The medical profession is one that we as a society have benefited immensely by. Diseases that crippled people just two generations ago are now virtually nonexistent in the general population of nations with access to high standards of medical care. However, this atmosphere of medical accomplishment can bring with it an air of permissiveness that does not serve patients well, and in fact can seriously endanger their lives. Numerous wrongful death suits are filed against medical practitioners each year, often for reasons that shock the general public. Worse, however, is the realization that many of the oversight organizations that monitor the medical profession are not taking particularly aggressive action to do anything about it.

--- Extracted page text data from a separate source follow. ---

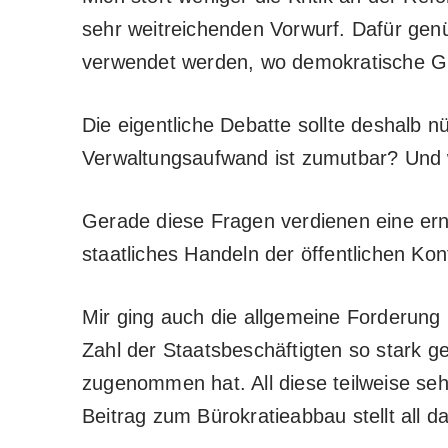
sehr weitreichenden Vorwurf. Dafür genü
verwendet werden, wo demokratische Gr
Die eigentliche Debatte sollte deshalb 
Verwaltungsaufwand ist zumutbar? Und 
Gerade diese Fragen verdienen eine erns
staatliches Handeln der öffentlichen Kon
Mir ging auch die allgemeine Forderung
Zahl der Staatsbeschäftigten so stark ge
zugenommen hat. All diese teilweise se
Beitrag zum Bürokratieabbau stellt all da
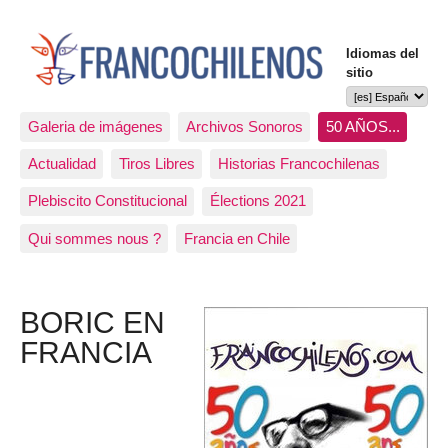
Idiomas del
sitio
Galeria de imágenes
Archivos Sonoros
50 AÑOS...
Actualidad
Tiros Libres
Historias Francochilenas
Plebiscito Constitucional
Élections 2021
Qui sommes nous ?
Francia en Chile
BORIC EN
FRANCIA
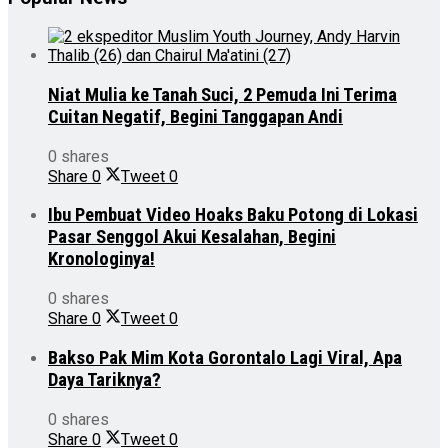
Niat Mulia ke Tanah Suci, 2 Pemuda Ini Terima
Cuitan Negatif, Begini Tanggapan Andi
0 shares
Share
0
Tweet
0
Ibu Pembuat Video Hoaks Baku Potong di Lokasi
Pasar Senggol Akui Kesalahan, Begini
Kronologinya!
0 shares
Share
0
Tweet
0
Bakso Pak Mim Kota Gorontalo Lagi Viral, Apa
Daya Tariknya?
0 shares
Share
0
Tweet
0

For example, consider the case of doctor Janet Akremi. Akremi is a physician who works in Missouri and treats patients for a number of conditions, including pain management therapy. She has received a number of cautioning letters over the years from the Missouri group that monitors state doctors, the Board of Registration for the Healing Arts. The group repeatedly has cited concern for her prescriptions of strong painkillers, even in cases where such drugs clearly are not warranted. For example, she herself listed one patient as a “notorious” abuser of prescriptions, and yet wrote him a prescription for medications right after he overdosed with an injection.

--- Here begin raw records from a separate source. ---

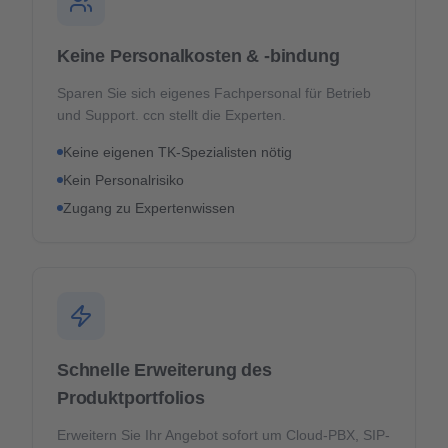
Keine Personalkosten & -bindung
Sparen Sie sich eigenes Fachpersonal für Betrieb
und Support. ccn stellt die Experten.
Keine eigenen TK-Spezialisten nötig
Kein Personalrisiko
Zugang zu Expertenwissen
Schnelle Erweiterung des
Produktportfolios
Erweitern Sie Ihr Angebot sofort um Cloud-PBX, SIP-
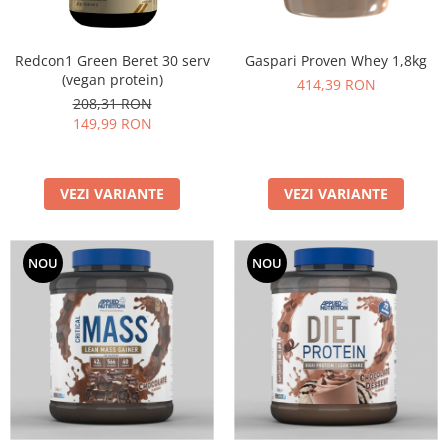
Redcon1 Green Beret 30 serv
Gaspari Proven Whey 1,8kg
(vegan protein)
414,39 RON
208,31 RON
149,99 RON
VEZI VARIANTE
VEZI VARIANTE
NOU
NOU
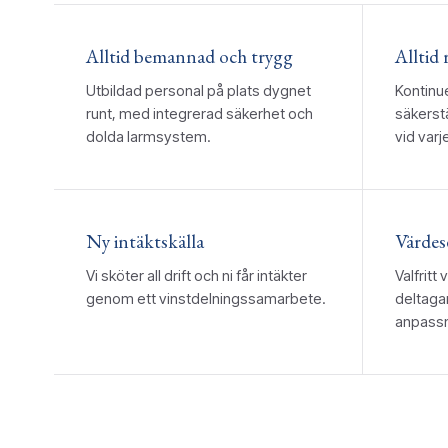
Alltid bemannad och trygg
Alltid 
Utbildad personal på plats dygnet
Kontinu
runt, med integrerad säkerhet och
säkerstä
dolda larmsystem.
vid varj
Ny intäktskälla
Värdes
Vi sköter all drift och ni får intäkter
Valfrit
genom ett vinstdelningssamarbete.
deltagan
anpassni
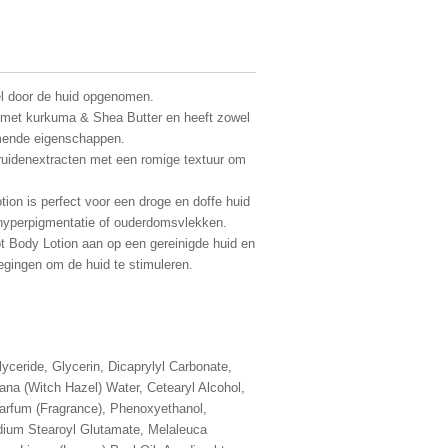
el door de huid opgenomen.
g met kurkuma & Shea Butter en heeft zowel
mende eigenschappen.
kruidenextracten met een romige textuur om
ion is perfect voor een droge en doffe huid
hyperpigmentatie of ouderdomsvlekken.
 Body Lotion aan op een gereinigde huid en
gingen om de huid te stimuleren.
lyceride, Glycerin, Dicaprylyl Carbonate,
ana (Witch Hazel) Water, Cetearyl Alcohol,
Parfum (Fragrance), Phenoxyethanol,
dium Stearoyl Glutamate, Melaleuca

However, this pales compared to what happened to Steven Flenoid, a teenager who died after taking strong prescription painkillers. After this incident, the board finally restricted Akremi’s right to practice, but not entirely. She still is licensed to practice medicine — she simply cannot prescribe addictive painkillers any longer. More than twenty letters were filed, and yet the first serious action that was taken to discipline her didn’t come until someone had died. For her part, Akremi maintains her innocence in the case, and says that there is no evidence her prescription was responsible for Flenoid’s death.